The survey allows students to (anonymously) enter free text comments (in addition to rating their departments across different areas). In submitting such comments, one of the students focussed on ‘the way [the Department] managed our course in response to COVID. Maintaining live online lectures, rather than pre-recording like most others. Getting back to face-to-face teaching in large, ventilated, socially distanced spaces as soon as possible and generally being very communicative, has been wonderful.’


Students and staff catch up, over coffee, at the Royal Society of Arts in the Strand, after a field trip in London.

Another student spoke about the distinctiveness and personal character of the student experience at Goldsmiths (we are very grateful for such heart-warming words): ‘For the size of our cohort, it has been an amazingly good experience in terms of how lucky I have been to get to know them all. I hear often from my friends in departments with bigger cohorts that they feel disincentivised by having never really gotten to know their lecturers personally even in three years – for us that could not be further from the truth. They have always encouraged us not only with our submissions but with a vast array of extracurricular activities, trips, and invitations to guest lectures. The things I have taken part in now sit proudly on my CV and give me confidence in moving forward once leaving Goldsmiths. When I look back at myself 3 years ago until now, I have flourished, the degree has equipped me with everything I need to begin a lifelong career in law; including the heads up about a potential job which I went and interviewed for and got, first time.
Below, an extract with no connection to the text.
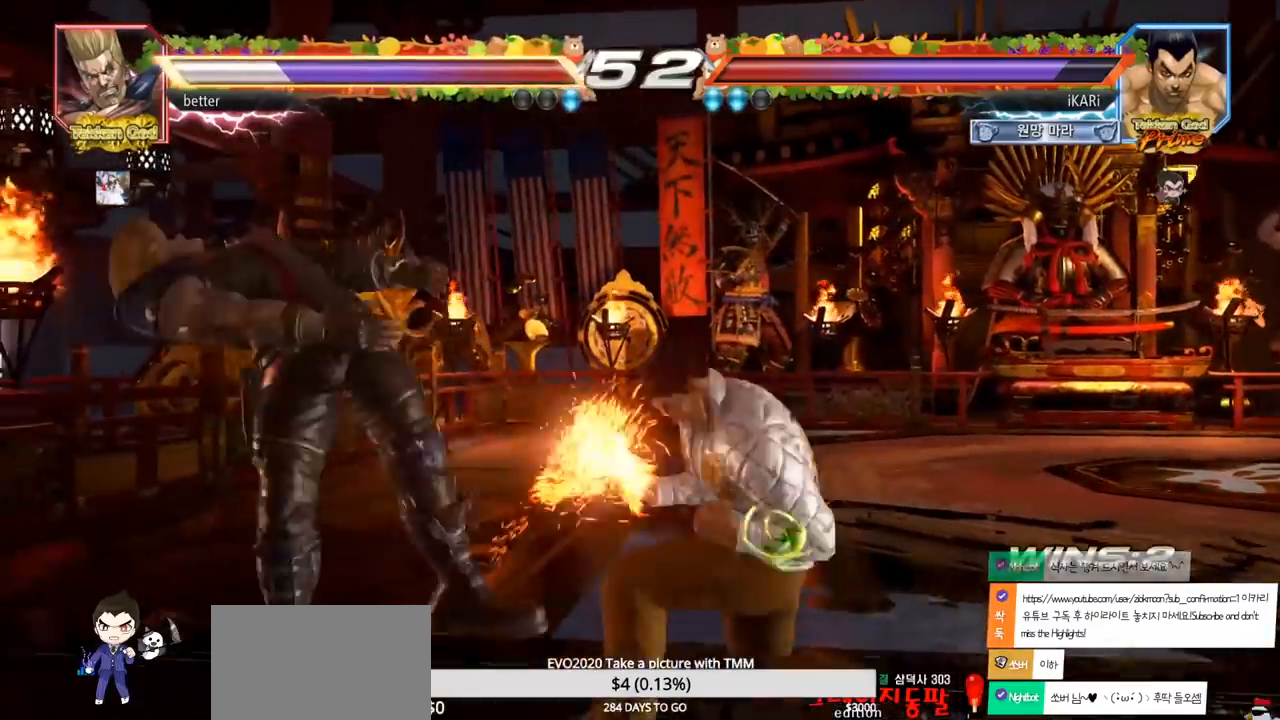
{"buttons": ["TRIANGLE"], "left_stick": "center", "events": [[17, "SQUARE", "up"], [50, "SQUARE", "down"], [83, "TRIANGLE", "down"], [117, "SQUARE", "up"], [150, "TRIANGLE", "up"], [467, "TRIANGLE", "down"], [467, "left_stick", "center"]]}
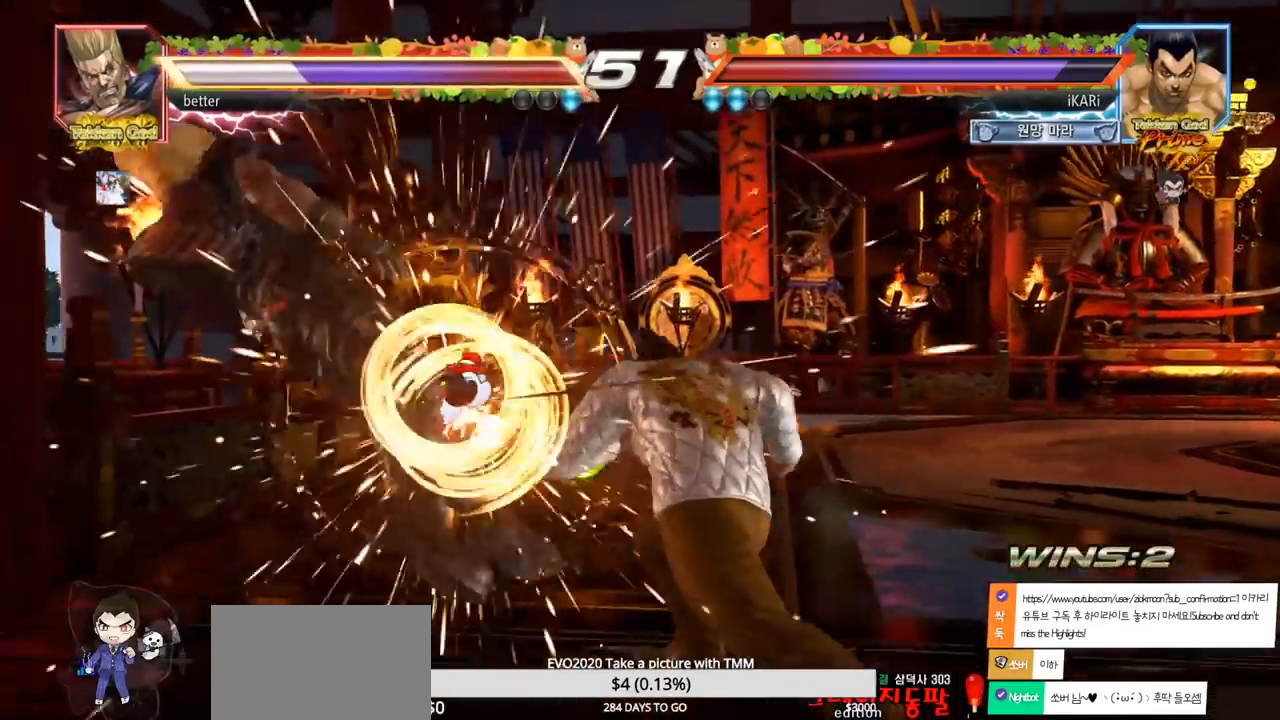
{"buttons": [], "left_stick": "down", "events": [[83, "TRIANGLE", "up"], [383, "left_stick", "left"], [483, "left_stick", "down"]]}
To look at other areas surveyed in the NSS: we are the No. 1 Law department in London (No. 7 in the UK), for assessment and feedback, an area that traditionally Law departments find challenging in the context of the NSS. Goldsmiths Law invests huge energies in innovating in this area, particularly by having introduced portfolio/reflective journal-based assessment by student engagement and participation, which empowers a much broader range of learners to achieve well academically and substantially enhances student satisfaction. On the more specific question of whether marking and assessment has been fair, we are ranked No. 3 in the country.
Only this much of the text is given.